DATA EXCERPTS below:

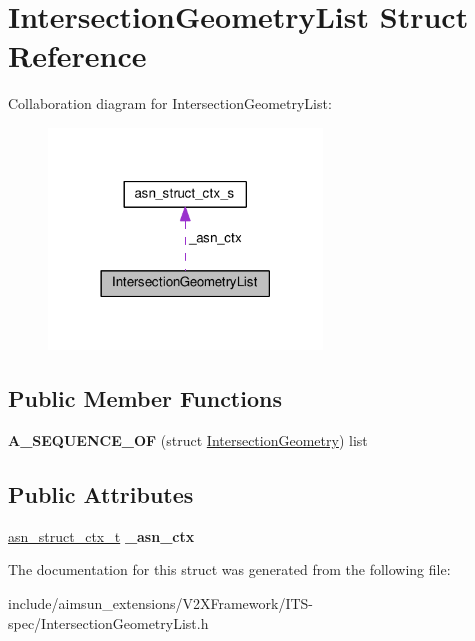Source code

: \hypertarget{structIntersectionGeometryList}{}\section{Intersection\+Geometry\+List Struct Reference}
\label{structIntersectionGeometryList}


Collaboration diagram for Intersection\+Geometry\+List\+:\nopagebreak
\begin{figure}[H]
\begin{center}
\leavevmode
\includegraphics[width=206pt]{structIntersectionGeometryList__coll__graph}
\end{center}
\end{figure}
\subsection*{Public Member Functions}
\begin{DoxyCompactItemize}
\item 
{\bfseries A\+\_\+\+S\+E\+Q\+U\+E\+N\+C\+E\+\_\+\+OF} (struct \hyperlink{structIntersectionGeometry}{Intersection\+Geometry}) list\hypertarget{structIntersectionGeometryList_ab441805713cbfdafc52093a44035a0db}{}\label{structIntersectionGeometryList_ab441805713cbfdafc52093a44035a0db}

\end{DoxyCompactItemize}
\subsection*{Public Attributes}
\begin{DoxyCompactItemize}
\item 
\hyperlink{structasn__struct__ctx__s}{asn\+\_\+struct\+\_\+ctx\+\_\+t} {\bfseries \+\_\+asn\+\_\+ctx}\hypertarget{structIntersectionGeometryList_a6e9432f622f2321475469c15f5d7e18b}{}\label{structIntersectionGeometryList_a6e9432f622f2321475469c15f5d7e18b}

\end{DoxyCompactItemize}


The documentation for this struct was generated from the following file\+:\begin{DoxyCompactItemize}
\item 
include/aimsun\+\_\+extensions/\+V2\+X\+Framework/\+I\+T\+S-\/spec/Intersection\+Geometry\+List.\+h\end{DoxyCompactItemize}
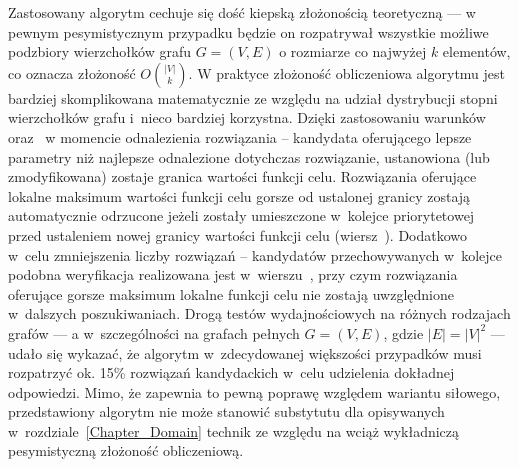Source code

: {  Zastosowany algorytm cechuje się dość kiepską złożonością teoretyczną --- w pewnym pesymistycznym przypadku będzie on rozpatrywał wszystkie możliwe podzbiory wierzchołków grafu $G=(V, E)$ o rozmiarze co najwyżej $k$ elementów, co oznacza złożoność $O{|V| \choose k}$.
  W praktyce złożoność obliczeniowa algorytmu jest bardziej skomplikowana matematycznie ze względu na udział dystrybucji stopni wierzchołków grafu i~nieco bardziej korzystna.
  Dzięki zastosowaniu warunków~ oraz~ w momencie odnalezienia rozwiązania -- kandydata oferującego lepsze parametry niż najlepsze odnalezione dotychczas rozwiązanie, ustanowiona (lub zmodyfikowana) zostaje granica wartości funkcji celu.
  Rozwiązania oferujące lokalne maksimum wartości funkcji celu gorsze od ustalonej granicy zostają automatycznie odrzucone jeżeli zostały umieszczone w~kolejce priorytetowej przed ustaleniem nowej granicy wartości funkcji celu (wiersz~).
  Dodatkowo w~celu zmniejszenia liczby rozwiązań -- kandydatów przechowywanych w~kolejce podobna weryfikacja realizowana jest w~wierszu~, przy czym rozwiązania oferujące gorsze maksimum lokalne funkcji celu nie zostają uwzględnione w~dalszych poszukiwaniach.
  Drogą testów wydajnościowych na różnych rodzajach grafów --- a w~szczególności na grafach pełnych $G=(V, E)$, gdzie $|E|=|V|^2$ --- udało się wykazać, że algorytm w~zdecydowanej większości przypadków musi rozpatrzyć ok. 15\% rozwiązań kandydackich w~celu udzielenia dokładnej odpowiedzi.
  Mimo, że zapewnia to pewną poprawę względem wariantu siłowego, przedstawiony algorytm nie może stanowić substytutu dla opisywanych w~rozdziale~\ref{Chapter_Domain} technik ze względu na wciąż wykładniczą pesymistyczną złożoność obliczeniową.
}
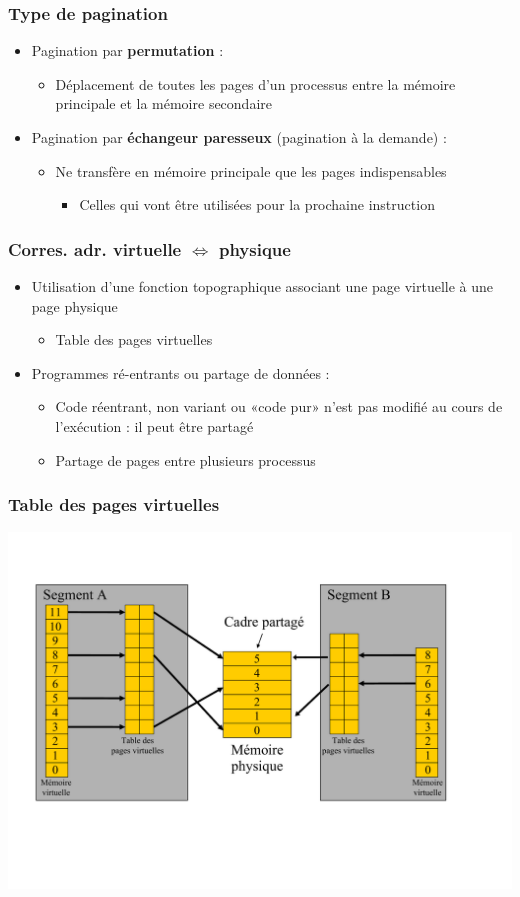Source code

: \begin{frame}
\frametitle{Type de pagination}
\begin{itemize}
\item Pagination par \textbf{permutation} :
\begin{itemize}
\item Déplacement de toutes les pages d'un processus entre la mémoire principale et la mémoire secondaire
\end{itemize}
\item Pagination par \textbf{échangeur paresseux} (pagination à la demande) :
\begin{itemize}
\item Ne transfère en mémoire principale que les pages indispensables
\begin{itemize}
\item Celles qui vont être utilisées pour la prochaine instruction
\end{itemize}
\end{itemize}
\end{itemize}
\end{frame}


\begin{frame}
\frametitle{Corres. adr. virtuelle  $\Leftrightarrow$  physique}
\begin{itemize}
\item Utilisation d'une fonction topographique associant une page virtuelle à une page physique 
\begin{itemize}
\item Table des pages virtuelles
\end{itemize}
\item Programmes ré-entrants ou partage de données :
\begin{itemize}
\item Code réentrant, non variant ou «code pur» n'est pas modifié au cours de l'exécution : il peut être partagé
\item Partage de pages entre plusieurs processus
\end{itemize}
\end{itemize}
\end{frame}


\begin{frame}
\frametitle{Table des pages virtuelles}
\includegraphics[width=.9\textwidth]{../illustration/table_pages_virtuelles.pdf}
\end{frame}

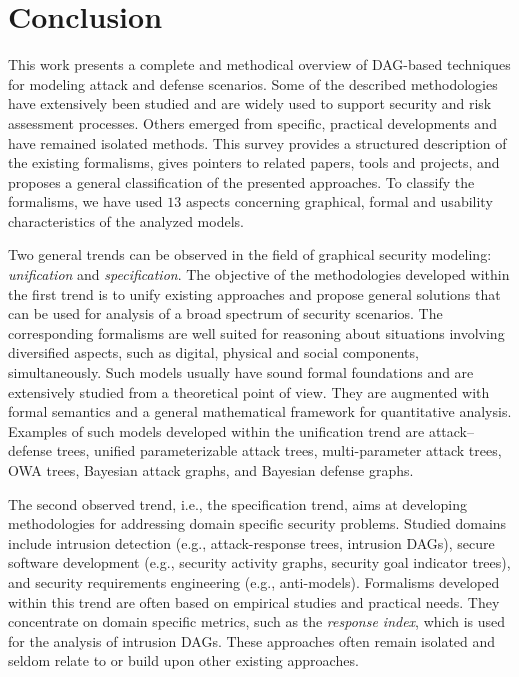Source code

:\documentclass[a4paper]{article}
\begin{document}
\section{Conclusion} \label{sec:conclusion}

This work presents a complete and methodical overview of DAG-based techniques
for modeling attack and defense scenarios. Some of the described methodologies
have extensively been studied and are widely used to support security and risk
assessment processes. Others emerged from specific, practical developments and 
have remained isolated methods. This survey provides a structured description of
the existing formalisms, gives pointers to related papers, tools and projects,
and proposes a general classification of the presented approaches. To classify
the formalisms, we have used $13$ aspects concerning graphical, formal and
usability characteristics of the analyzed models.

Two general trends can be observed in the field of graphical security modeling:
\emph{unification} and \emph{specification}. The objective of the methodologies
developed within the first trend is to unify existing approaches and propose
general solutions that can be used for analysis of a broad spectrum of security 
scenarios. The corresponding formalisms are well suited for reasoning about
situations involving diversified aspects, such as digital, physical and social
components, simultaneously. Such models usually have sound formal foundations
and are extensively studied from a theoretical point of view. They are augmented
with formal semantics and a general mathematical framework for quantitative
analysis. Examples of such models developed within the unification trend are
attack--defense trees, unified parameterizable attack trees, multi-parameter
attack trees, OWA trees, Bayesian attack graphs, and Bayesian defense graphs.

The second observed trend, i.e., the specification trend, aims at developing 
methodologies for addressing domain specific security problems. Studied domains
include intrusion detection (e.g., attack-response trees, intrusion DAGs),
secure software development (e.g., security activity graphs, security goal
indicator trees), and security requirements engineering (e.g., anti-models).
Formalisms developed within this trend are often based on empirical studies and
practical needs. They concentrate on domain specific  metrics, such as the
\emph{response index}, which is used for the analysis of intrusion DAGs. These
approaches often remain isolated and seldom relate to or build upon other
existing approaches.
\end{document}
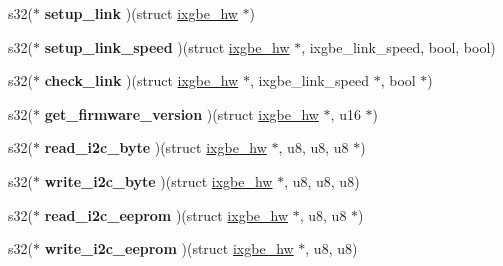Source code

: \begin{DoxyCompactItemize}
\item 
\hypertarget{structixgbe__phy__operations_a0179d5d7f7ede439cc1fa701001bc7d0}{
s32($\ast$ {\bfseries setup\_\-link} )(struct \hyperlink{structixgbe__hw}{ixgbe\_\-hw} $\ast$)}
\label{structixgbe__phy__operations_a0179d5d7f7ede439cc1fa701001bc7d0}

\item 
\hypertarget{structixgbe__phy__operations_ae65919eae8667f29b33ad5e9fe440aa0}{
s32($\ast$ {\bfseries setup\_\-link\_\-speed} )(struct \hyperlink{structixgbe__hw}{ixgbe\_\-hw} $\ast$, ixgbe\_\-link\_\-speed, bool, bool)}
\label{structixgbe__phy__operations_ae65919eae8667f29b33ad5e9fe440aa0}

\item 
\hypertarget{structixgbe__phy__operations_ad76dae700ad85d91ee8b0d2cbf5c58f7}{
s32($\ast$ {\bfseries check\_\-link} )(struct \hyperlink{structixgbe__hw}{ixgbe\_\-hw} $\ast$, ixgbe\_\-link\_\-speed $\ast$, bool $\ast$)}
\label{structixgbe__phy__operations_ad76dae700ad85d91ee8b0d2cbf5c58f7}

\item 
\hypertarget{structixgbe__phy__operations_aa28416ef0d2cc80f2c0668d66a44b110}{
s32($\ast$ {\bfseries get\_\-firmware\_\-version} )(struct \hyperlink{structixgbe__hw}{ixgbe\_\-hw} $\ast$, u16 $\ast$)}
\label{structixgbe__phy__operations_aa28416ef0d2cc80f2c0668d66a44b110}

\item 
\hypertarget{structixgbe__phy__operations_a4cf3b53e6564bf90a542994ea4987116}{
s32($\ast$ {\bfseries read\_\-i2c\_\-byte} )(struct \hyperlink{structixgbe__hw}{ixgbe\_\-hw} $\ast$, u8, u8, u8 $\ast$)}
\label{structixgbe__phy__operations_a4cf3b53e6564bf90a542994ea4987116}

\item 
\hypertarget{structixgbe__phy__operations_a8f5426b7f361b015980e6ffb32cf8e4d}{
s32($\ast$ {\bfseries write\_\-i2c\_\-byte} )(struct \hyperlink{structixgbe__hw}{ixgbe\_\-hw} $\ast$, u8, u8, u8)}
\label{structixgbe__phy__operations_a8f5426b7f361b015980e6ffb32cf8e4d}

\item 
\hypertarget{structixgbe__phy__operations_a758c377fe1c1ff423c30bc1c3425fb2e}{
s32($\ast$ {\bfseries read\_\-i2c\_\-eeprom} )(struct \hyperlink{structixgbe__hw}{ixgbe\_\-hw} $\ast$, u8, u8 $\ast$)}
\label{structixgbe__phy__operations_a758c377fe1c1ff423c30bc1c3425fb2e}

\item 
\hypertarget{structixgbe__phy__operations_a3f7e688cfc73c6f3518f682253cbcccc}{
s32($\ast$ {\bfseries write\_\-i2c\_\-eeprom} )(struct \hyperlink{structixgbe__hw}{ixgbe\_\-hw} $\ast$, u8, u8)}
\label{structixgbe__phy__operations_a3f7e688cfc73c6f3518f682253cbcccc}


\end{DoxyCompactItemize}

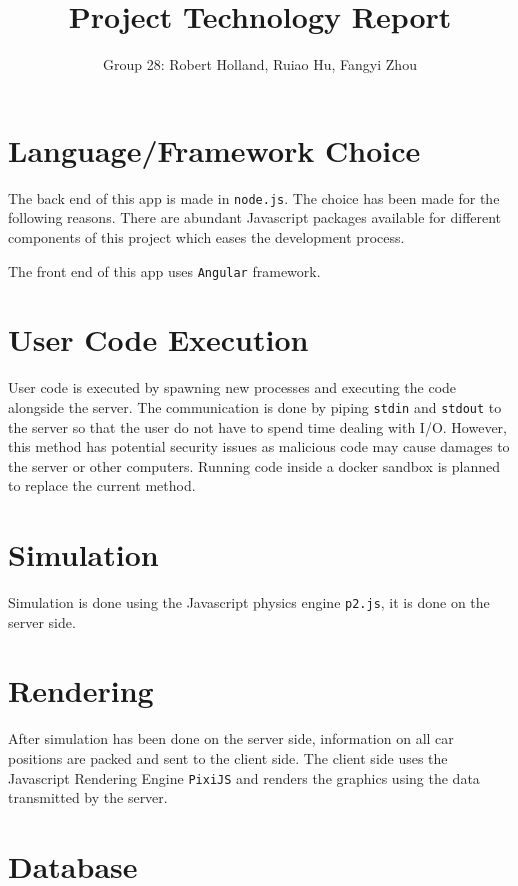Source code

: \documentclass[a4paper]{article}
\title{Project Technology Report}
\author{Group 28: Robert Holland, Ruiao Hu, Fangyi Zhou}
\begin{document}
\maketitle

\section{Language/Framework Choice}

The back end of this app is made in \texttt{node.js}. The choice has been made
for the following reasons. There are abundant Javascript packages available for
different components of this project which eases the development process.

The front end of this app uses \texttt{Angular} framework.

\section{User Code Execution}

User code is executed by spawning new processes and executing the code
alongside the server. The communication is done by piping \texttt{stdin} and
\texttt{stdout} to the server so that the user do not have to spend time
dealing with I/O. However, this method has potential security issues as
malicious code may cause damages to the server or other computers. Running code
inside a docker sandbox is planned to replace the current method.

\section{Simulation}

Simulation is done using the Javascript physics engine \texttt{p2.js}, it is
done on the server side.

\section{Rendering}

After simulation has been done on the server side, information on all car
positions are packed and sent to the client side. The client side uses the
Javascript Rendering Engine \texttt{PixiJS} and renders the graphics using the
data transmitted by the server.

\section{Database}
\end{document}
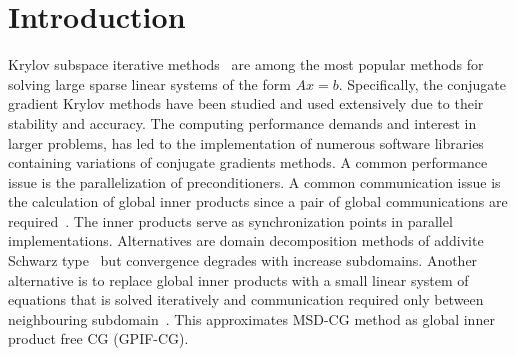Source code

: \section{Introduction}
\label{sec:introduction}

Krylov subspace iterative methods~\cite{iterativeGPU} are among the most popular methods for
solving large sparse linear systems of the form $Ax = b$. Specifically, the conjugate gradient
Krylov methods have been studied and used extensively due to their stability and accuracy.
The computing performance demands and interest in larger problems,
has led to the implementation of numerous software libraries containing variations of
conjugate gradients methods. A common performance issue is the parallelization of preconditioners.
A common communication issue is the calculation of global inner products since a pair of
global communications are required~\cite{gu2004msdcg}. The inner products serve as synchronization points
in parallel implementations. Alternatives are domain decomposition methods of
addivite Schwarz type~\cite{tang1992schwarz} but convergence degrades with increase subdomains.
Another alternative is to replace global inner products with a small linear system of equations that
is solved iteratively and communication required only between neighbouring subdomain~\cite{gu2004msdcg}.
This approximates MSD-CG method as global inner product free CG (GPIF-CG).


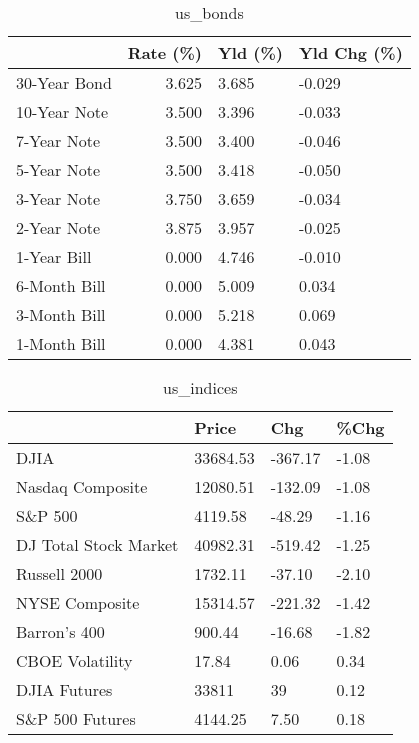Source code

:\documentclass{article}%
\begin{document}
%


\begin{table}[htbp]%
\caption{us\_bonds}%
\centering%
\begin{adjustbox}{width=1\textwidth}%
\begin{tabular}{lrll}
\toprule
             &  Rate (\%) & Yld (\%) & Yld Chg (\%) \\
\midrule
30-Year Bond &     3.625 &   3.685 &      -0.029 \\
10-Year Note &     3.500 &   3.396 &      -0.033 \\
 7-Year Note &     3.500 &   3.400 &      -0.046 \\
 5-Year Note &     3.500 &   3.418 &      -0.050 \\
 3-Year Note &     3.750 &   3.659 &      -0.034 \\
 2-Year Note &     3.875 &   3.957 &      -0.025 \\
 1-Year Bill &     0.000 &   4.746 &      -0.010 \\
6-Month Bill &     0.000 &   5.009 &       0.034 \\
3-Month Bill &     0.000 &   5.218 &       0.069 \\
1-Month Bill &     0.000 &   4.381 &       0.043 \\
\bottomrule
\end{tabular}
%
\end{adjustbox}%
\end{table}

%


\begin{table}[htbp]%
\caption{us\_indices}%
\centering%
\begin{adjustbox}{width=1\textwidth}%
\begin{tabular}{llll}
\toprule
                      &    Price &     Chg &  \%Chg \\
\midrule
                 DJIA & 33684.53 & -367.17 & -1.08 \\
     Nasdaq Composite & 12080.51 & -132.09 & -1.08 \\
              S\&P 500 &  4119.58 &  -48.29 & -1.16 \\
DJ Total Stock Market & 40982.31 & -519.42 & -1.25 \\
         Russell 2000 &  1732.11 &  -37.10 & -2.10 \\
       NYSE Composite & 15314.57 & -221.32 & -1.42 \\
         Barron's 400 &   900.44 &  -16.68 & -1.82 \\
      CBOE Volatility &    17.84 &    0.06 &  0.34 \\
         DJIA Futures &    33811 &      39 &  0.12 \\
      S\&P 500 Futures &  4144.25 &    7.50 &  0.18 \\
\bottomrule
\end{tabular}
%
\end{adjustbox}%
\end{table}
\end{document}
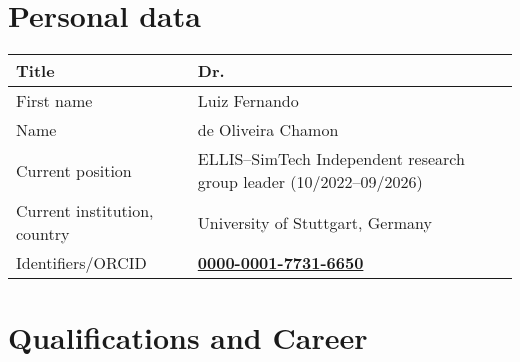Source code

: \documentclass[a4paper,11pt]{article}
\begin{document}
\section*{Personal data}

\begin{tabularx}{\textwidth}{|>{\raggedright\arraybackslash}p{4.5cm}|L|}
\hline
Title
	& Dr. \\
\hline
First name
	& Luiz Fernando \\
\hline
Name
	& de Oliveira Chamon \\
\hline
Current position
	& ELLIS--SimTech Independent research group leader (10/2022--09/2026) \\
\hline
Current institution, country
	& University of Stuttgart, Germany \\
\hline
Identifiers/ORCID
	& \href{https://orcid.org/0000-0001-7731-6650}{\textbf{0000-0001-7731-6650}} \\
\hline
\end{tabularx}





\section*{Qualifications and Career}
\end{document}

End of DATA EXCERPTS.

## WHAT YOU NEED TO DO
Pull every line containing "article" from the data.

## EXERCISE OUTPUT
:\documentclass[a4paper]{article}
: \documentclass[a4paper]{article}
:\documentclass{article}%
: \documentclass[a4paper,11pt]{article}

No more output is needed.